Primarily they have been focused on their "ludicrous" mode overpowered contraptions and have a pretty good following that would not be allowed to post on this forum due to the fact they are not following the rules. So it goes and they have been around for years and I personally have never run into any of them. Whatever.

But here recently Luna seems to have come to realize that their experience and contacts overseas developed over the years puts them at a distinct advantage if they decided to put out some more main stream bikes. They have been taking KHS bikes and converting them for awhile but now they have are offering the X-1 as mentioned and the "Fixie" which is anything but actually as it is a city type bike with a mid-drive but whatever.

The heart of the new bike is very interesting to me at least and has been on my radar for a few years. The M600 series Bafang is basically the same dimensions as an E8000 and here is a description grab that showcases how different it is from the Bafang kit motors although it is similar to the larger and over legal watt Ultra:









But the problem is that the frame is an open mould and geo is about 3 years behind the times for what could be considered a modern Enduro bike. The components are decent for the price though and I know of a guy in Canada that has been riding one he sourced himself last fall that loves it. Quiet with good power.

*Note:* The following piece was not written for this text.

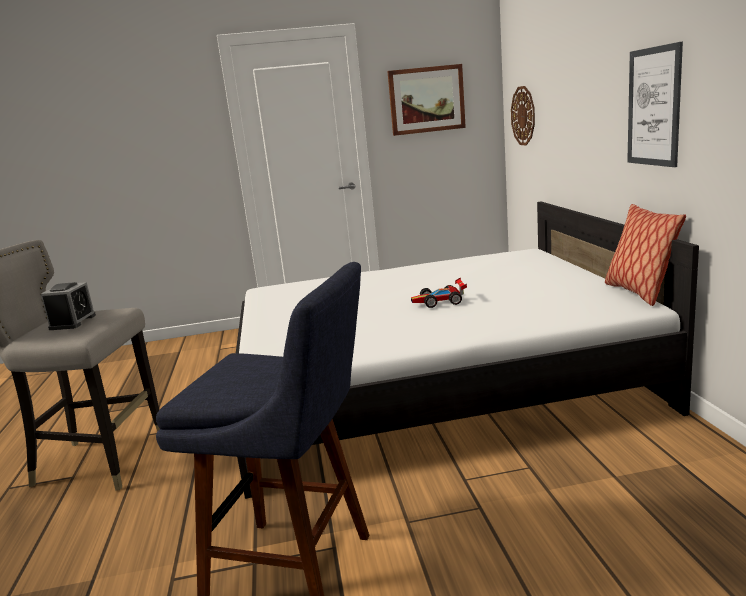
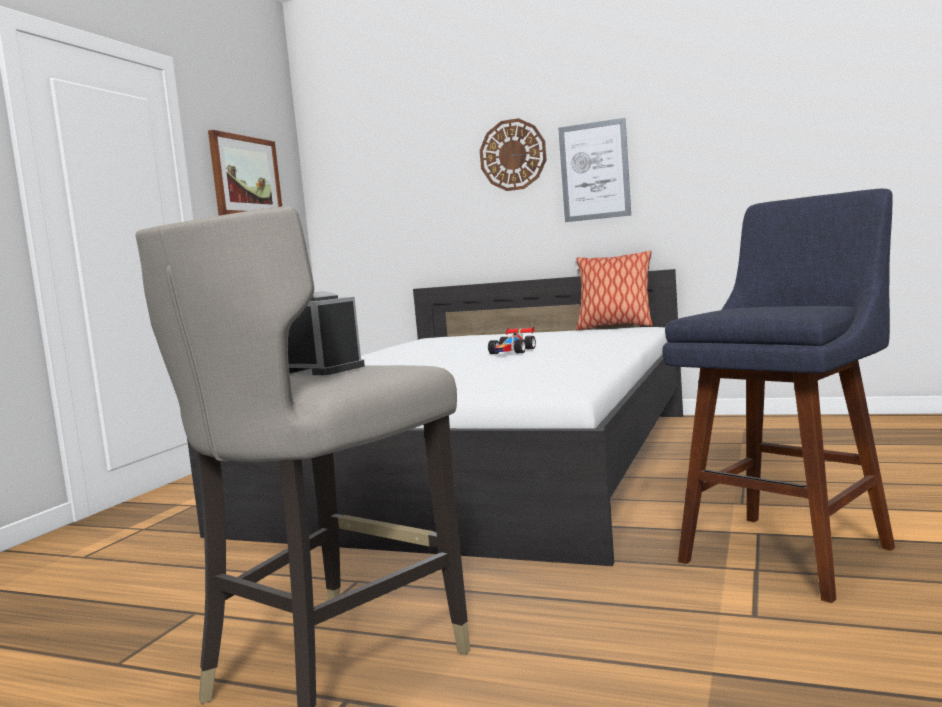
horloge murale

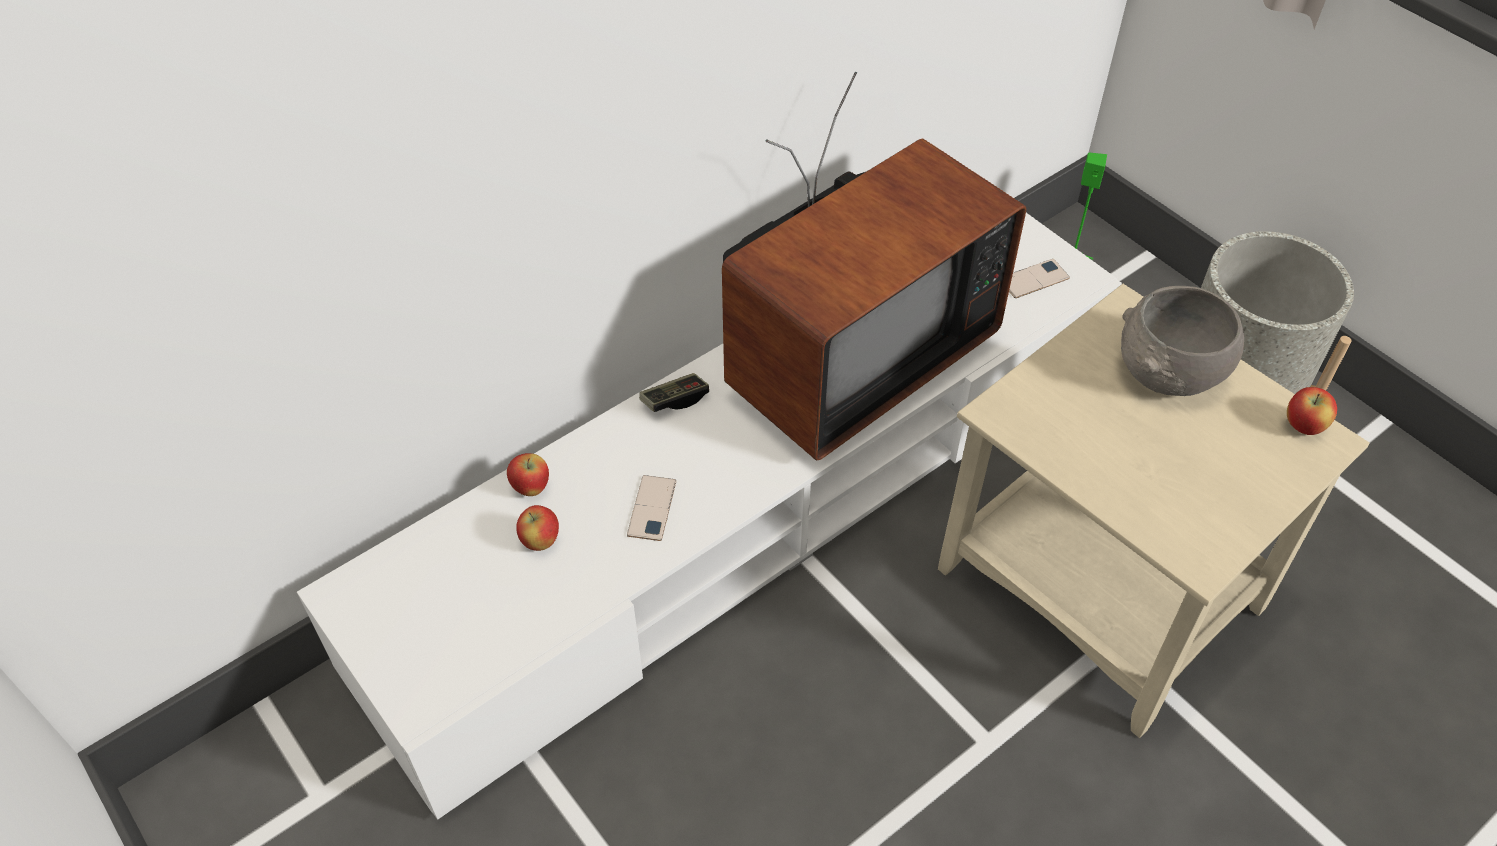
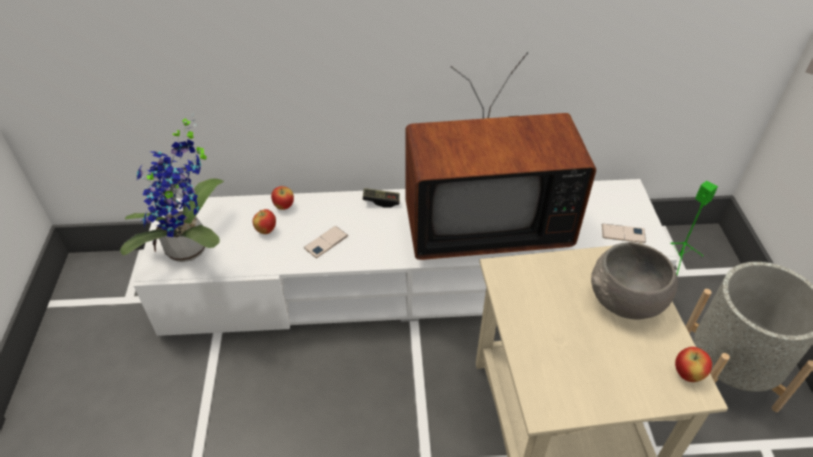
plante en pot

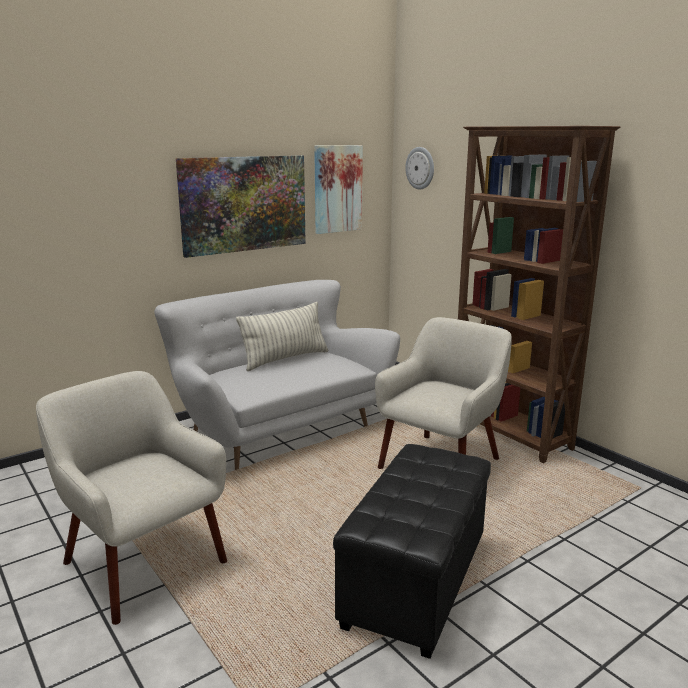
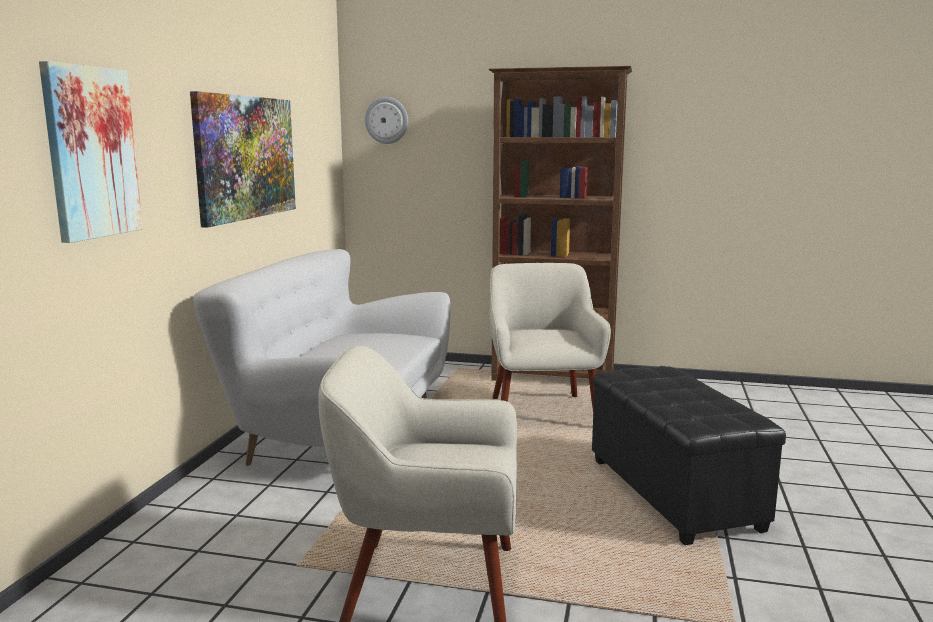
coussin
tableau (no. 1 from left)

Bottom line is that although they offer the ludicrous mode for the bike I doubt many if any people that buy the bike and use it for trail riding will opt for it. Besides the reason it is illegal that much power just isn't necessary for riding single track, especially with that much torque on tap at legal wattage. One thing for sure is that it is the only modern type mid drive that has a throttle option and to me at least that is not a bad thing as I have one on my mtb and although I don't use it much it is nice to have on board.


----------



## portnuefpeddler (Jun 14, 2016)

I've had nothing but favorable relations with LUNA for several years now. "Can't please everybody all the times" comes to mind when reading your slamming of them. i have never bought a complete bike, but 4 or 5 conversion kits, a Rohloff hub, and lots of incidentals. They have teething problems like any rapidly growing small company, but are true ebike fanatics and proponents, and they ride what they sell. Their pricing absolutely cannot be beat, so I'm willing to work with them on any issues that do arise. Sounds like you would be the type, craigsj, to buy from your LBS so they could offer you the kind of service you seem to think you deserve. Luna's strong point is supplying guys like me who are builders and want parts, I have no experience with their ready to ride bikes.


----------



## shreddr (Oct 10, 2009)

Bigwheel said:


> View attachment 1259277


While certainly a compelling reason to be interested, this is just software and easily modified by any brand. I have just made the 3rd update on my Shimano DU e8000 and everytime I do it, there is a noticable improvement in battery life, or rider experience (smoother shifting in higher assistance modes). Shimano is in deep on this and just at the beginning, I assume that in another 5 years we will be blown away by the seamless interaction. I'm stoked!


----------



## Harryman (Jun 14, 2011)

craigsj said:


> Furthermore, they know nothing about bicycles and will sell anything they can bolt together and obtain for cheap. Literally.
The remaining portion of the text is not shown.